Norcross: You told The Oregonian, ‘This course needs to be everywhere people want it and probably in places where they don’t.’ What do you mean by that?
Cowley: I think that if somebody wants to have a course where they’re learning about Black studies, whoever they are, they should have access to a curriculum like this. I think that there are places where people wouldn’t necessarily think to ask for a class like this and whatever we can do to say, ‘Hey, this is an option that you might want to consider’. I think that’s gonna be really good.
We are better for knowing a more full picture of our history. We’re better for knowing more about every person who belongs in our community. It’s not that this course needs to be forced on anyone, but for it to be available everywhere, [it] feels really imperative.
Norcross: Last question.
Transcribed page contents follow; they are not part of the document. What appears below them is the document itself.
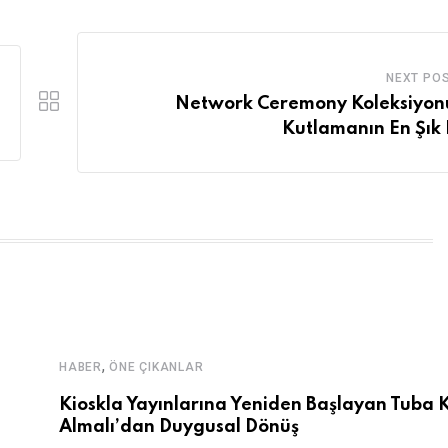
NEXT PO
Network Ceremony Koleksiyonu
Kutlamanın En Şık 
,
HABER
ÖNE ÇIKANLAR
Kioskla Yayınlarına Yeniden Başlayan Tuba K
Almalı’dan Duygusal Dönüş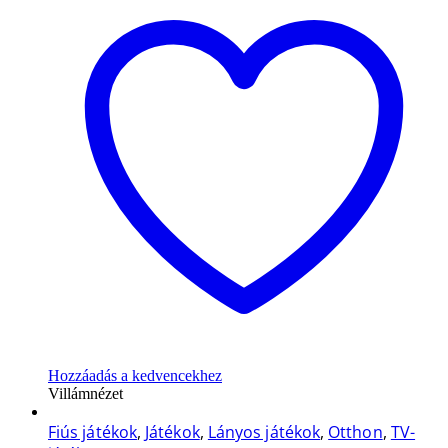
Hozzáadás a kedvencekhez
Villámnézet
Fiús játékok
,
Játékok
,
Lányos játékok
,
Otthon
,
TV-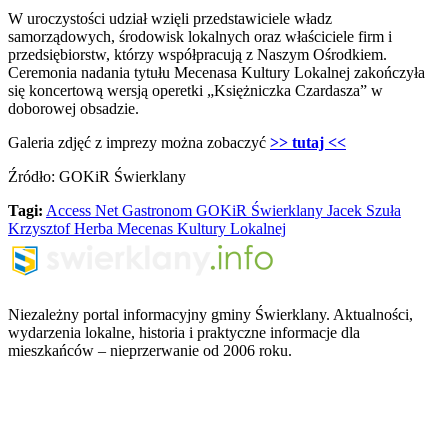
W uroczystości udział wzięli przedstawiciele władz
samorządowych, środowisk lokalnych oraz właściciele firm i
przedsiębiorstw, którzy współpracują z Naszym Ośrodkiem.
Ceremonia nadania tytułu Mecenasa Kultury Lokalnej zakończyła
się koncertową wersją operetki „Księżniczka Czardasza” w
doborowej obsadzie.
Galeria zdjęć z imprezy można zobaczyć
>> tutaj <<
Źródło: GOKiR Świerklany
Tagi:
Access Net
Gastronom
GOKiR Świerklany
Jacek Szuła
Krzysztof Herba
Mecenas Kultury Lokalnej
Niezależny portal informacyjny gminy Świerklany. Aktualności,
wydarzenia lokalne, historia i praktyczne informacje dla
mieszkańców – nieprzerwanie od 2006 roku.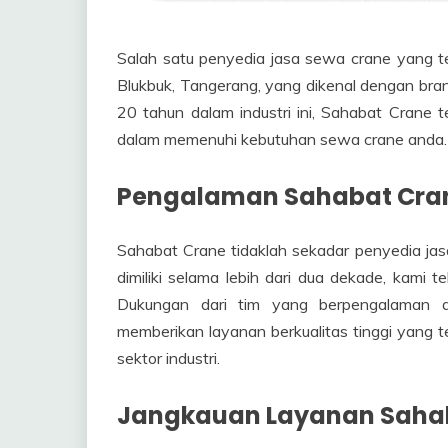
Salah satu penyedia jasa sewa crane yang te
Blukbuk, Tangerang, yang dikenal dengan br
20 tahun dalam industri ini, Sahabat Crane t
dalam memenuhi kebutuhan sewa crane anda.
Pengalaman Sahabat Cran
Sahabat Crane tidaklah sekadar penyedia ja
dimiliki selama lebih dari dua dekade, kami t
Dukungan dari tim yang berpengalaman 
memberikan layanan berkualitas tinggi yang t
sektor industri.
Jangkauan Layanan Saha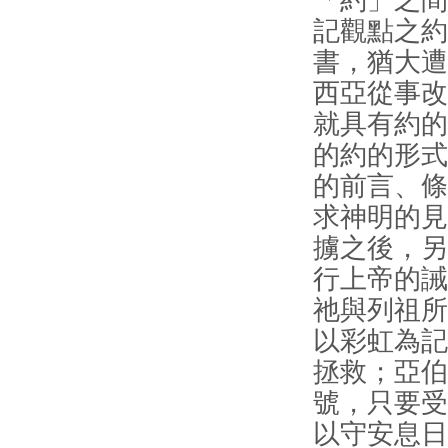
「約」之間
記觀點之約
書，猶大遭
西亞從事改
就具有約的
的約的形式
的前言、條
求神明的見
擄之後，另
行上帝的誡
祂與列祖所
以彩虹為記
拯救；亞伯
號，只要受
以守安息日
I’m curious how this experience in building this course has changed you and how you think about how you teach history or the Black experience or social studies or anything?
Cowley: I don’t know that it has incredibly changed too much about me. I don’t mean that to sound like I’m great and the perfect-est teacher… more so, that I have felt for as long as I’ve been an educator, that my students have the best experience when I get to bring all of myself to the table. I really appreciated the opportunity to bring the all of me to the table in different ways. A class like this, probably even a more focused way, than in a typical English Class that I’ve taught before. Like I said, we’re spanning so many different voices and so many different cultures, so many different genres, that for a class like this to have a well defined lane that says, ‘Ok, this is the lane, here you go.’ Like that is really freeing for me and it’s been invigorating to get to be my whole self in a class.
Norcross: Maurice Cowley. Thank you so much and best of luck.
Cowley: Yeah, thanks.
Norcross: Maurice Cowley teaches AP African American studies at McDaniel High School in Northeast Portland. He talked to guest host Geoff Norcross last week.